Catfish, a 2010 documentary about people who meet on the internet, is a series on MTV now. It’s hard to talk about the film, because it works best to go into it knowing nothing, but briefly:
- photographer Nev Schulman falls in love with a girl he talks to online (but has never met) and starts recording his relationship with her;
- he gradually starts to uncover more about her life and decides to try to meet up with her;
- wackiness ensues.
It’s a great study of identity and people’s ability to be whoever they want online. A large part of its appeal was the likeable Schulman’s openness and willingness to think the best of people.

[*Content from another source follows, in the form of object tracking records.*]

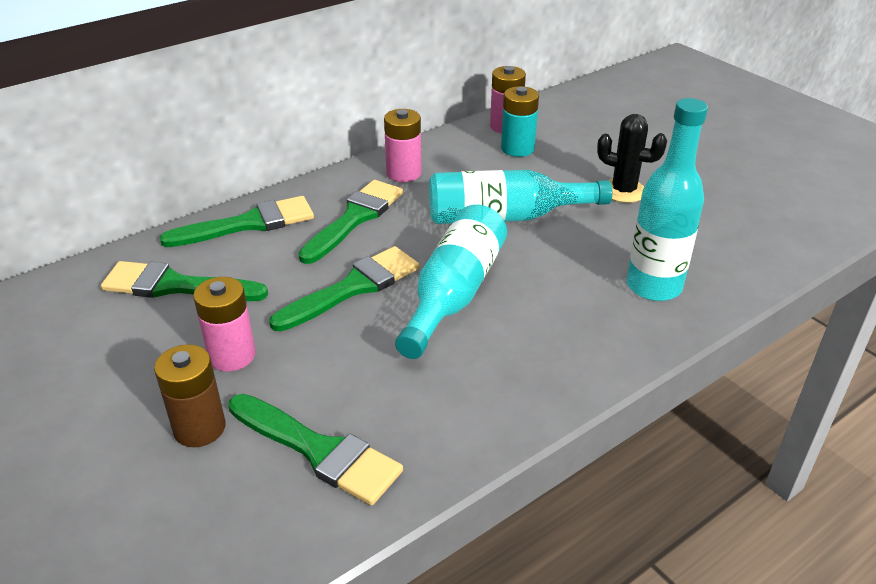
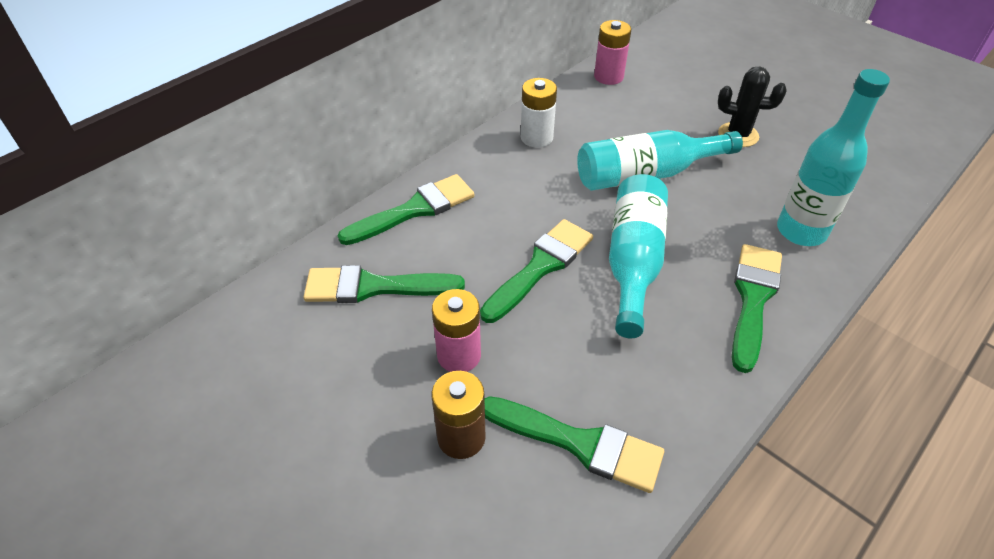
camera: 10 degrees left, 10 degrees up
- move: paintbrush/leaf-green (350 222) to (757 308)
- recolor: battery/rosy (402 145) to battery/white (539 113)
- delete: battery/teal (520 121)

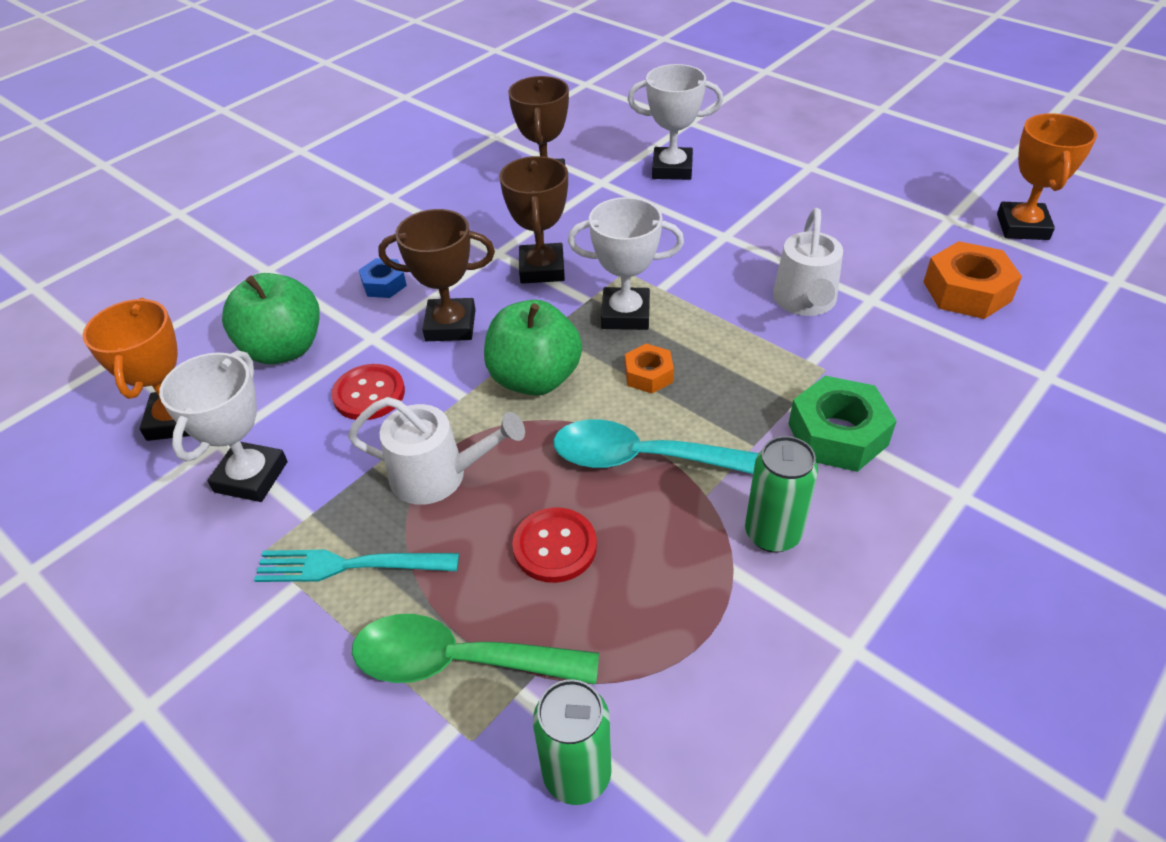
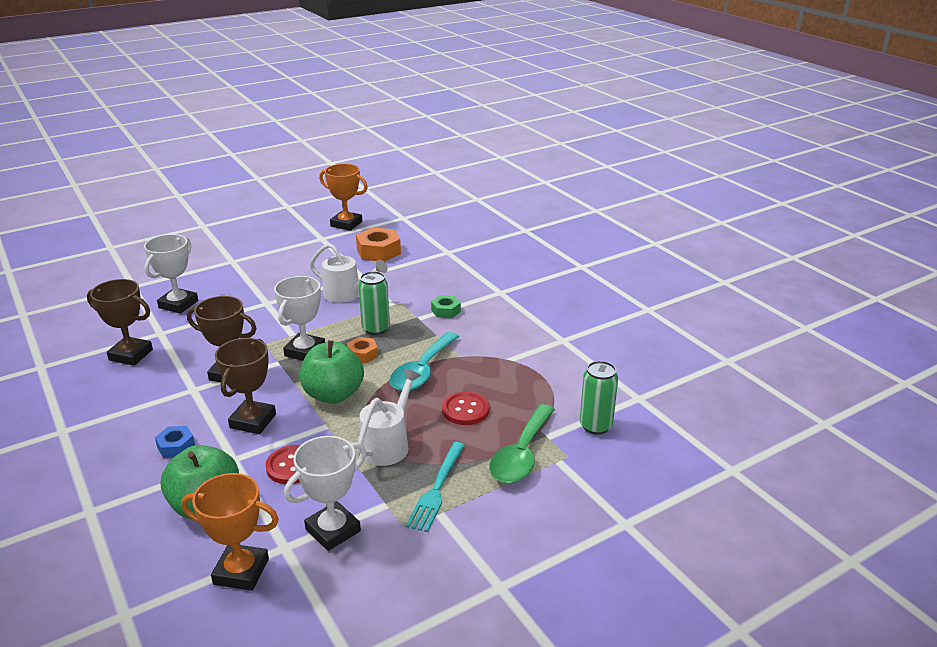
camera: 75 degrees left, 15 degrees down
- rotate: prize cup/white (223 426) = (325 493) 75 degrees counterclockwise
- move: can/leaf-green (781 494) to (374 303)
- resize: hexagon nut/leaf-green (842 424) = (446 306) x0.57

Some critics, including Morgan Spurlock, queried how authentic a documentary it really was – there don’t seem to be easy answers to some of those questions, but it certainly feels real as you watch it, and the basic narrative does seem to be pretty much as presented.
And now MTV have hired Schulman to investigate other people’s internet romances on a weekly basis. And from the episodes I’ve seen, it mostly hits the same sweet spot the film did.
Rigid But Gripping
The most surprising thing about the series is its capacity for telling very different stories within a rigid format. In every episode, Schulman (and his sidekick, cameraman Max Joseph) meets someone who’s in an online relationship with someone they’ve never met, negotiates a meet-up, accompanies them to the meeting, and then catches up with both parties a month or two later to see how they’re doing.

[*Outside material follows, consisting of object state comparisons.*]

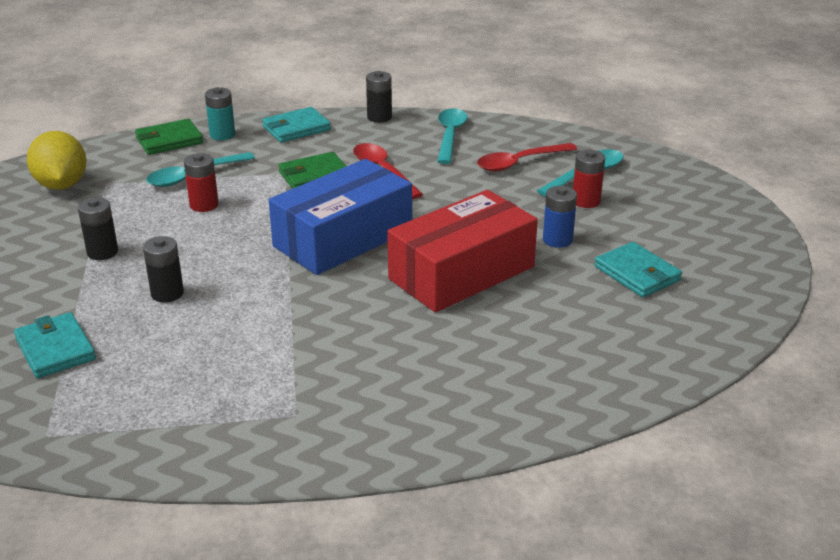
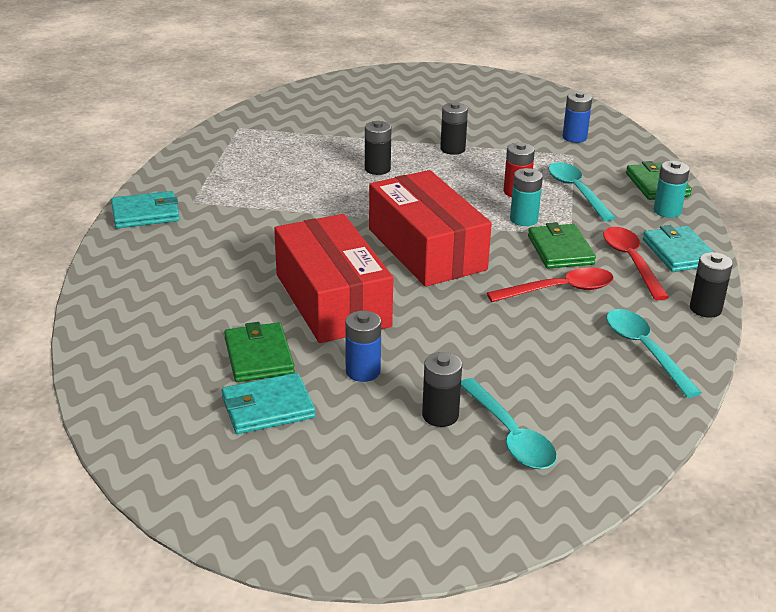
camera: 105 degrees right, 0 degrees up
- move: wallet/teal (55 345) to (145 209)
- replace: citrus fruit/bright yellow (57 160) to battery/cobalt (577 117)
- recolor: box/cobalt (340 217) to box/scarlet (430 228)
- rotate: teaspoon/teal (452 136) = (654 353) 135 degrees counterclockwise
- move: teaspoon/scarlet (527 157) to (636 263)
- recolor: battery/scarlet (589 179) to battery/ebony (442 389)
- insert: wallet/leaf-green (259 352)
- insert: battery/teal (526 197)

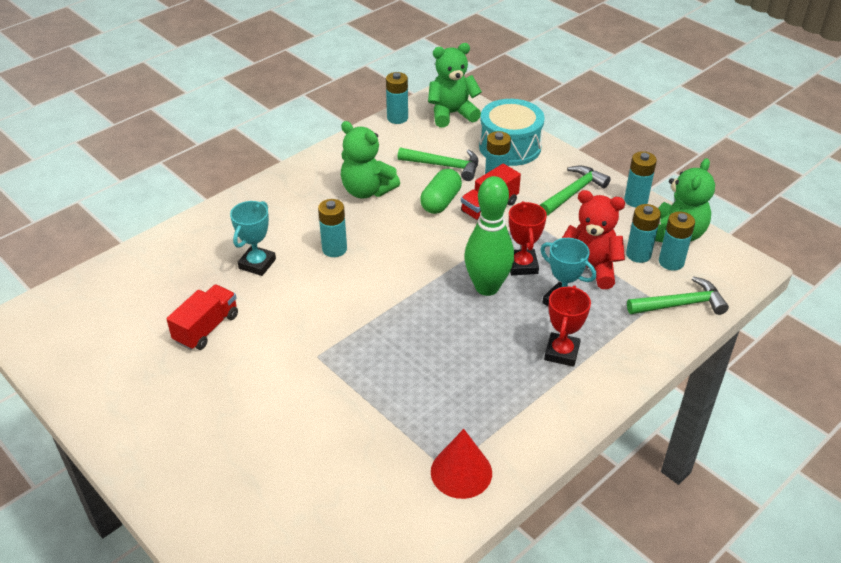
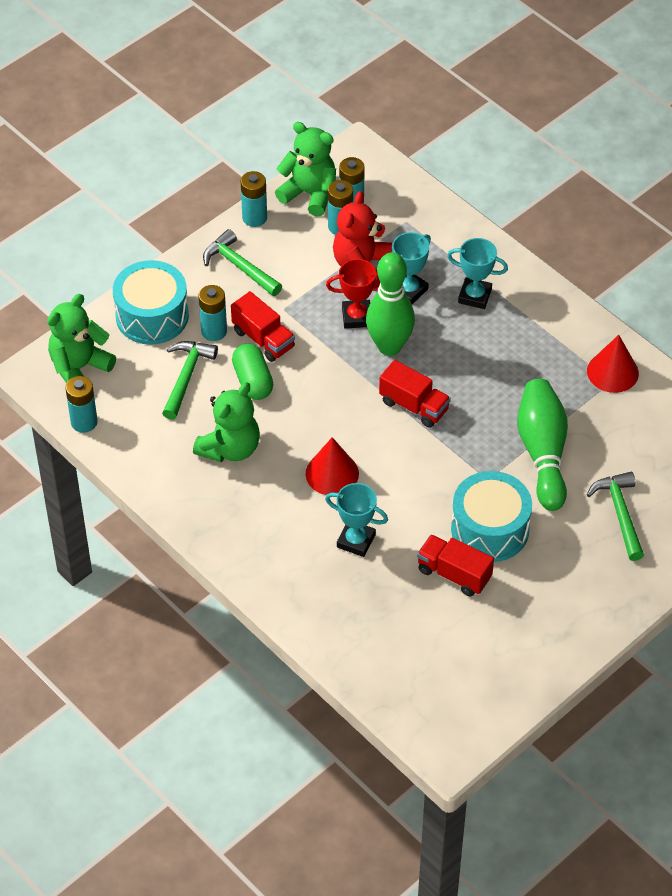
camera: 90 degrees left, 10 degrees up
- replace: battery/teal (332 228) to solid cone/scarlet (332 466)
- rotate: pill shape/leaf-green (441 191) = (252 371) 45 degrees clockwise
- rotate: teddy bear/leaf-green (455 85) = (81 338) 60 degrees clockwise
- recolor: prize cup/scarlet (567 326) to prize cup/teal (477 273)
- move: hammer/leaf-green (678 295) to (615 516)
- insert: toy truck/scarlet (415 394)
- insert: drum/teal (491 516)
- insert: bowling pin/leaf-green (542 445)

But that simple format doesn’t capture the feeling of a leap into the unknown as the meeting approaches. Authenticity questions aside, it replicates the same unsafe feeling that the film delivered – who exactly are we about to meet? And what’s their story? Because while the format is set, the narrative can go in almost any direction.
Schulman doesn’t shy away from the complexities of the lives of the two people he’s bringing together. Some early press around the show was very geared towards “exposing fakes and liars”, but that’s not really the approach taken.
It’s not about whether the target is hiding something (they almost always are, although often not as much as you’d think), but why and what that means for the future of these relationships, some of them years old.
The Lies of Others
There are multiple possible reasons why the online crush has withheld parts of themselves from people they profess to love – fear, shame, insecurity, loneliness, boredom, malevolence. And Schulman is always keen to sit down with them and try to understand their motives – even where they initially come across as horrible –with often moving results.
Many of the people who want Schulman to help them also aren’t the most emotionally stable; many of them have very much allowed themselves to be lied to and are, unconsciously or not, complicit in what’s happening to them. Schulman treats them gently, but the show doesn’t exactly give them a free pass or unquestioningly present them as wronged.
At its best, Catfish is genuinely life-affirming; at worst, merely diverting. While it’s about a phenomenon based on technology, the skewed love stories it tells are deeply human.
NB: Probably worth saying that the opening credits of the series spoil the film. If this sounds interesting enough for you to check out, watch the film first.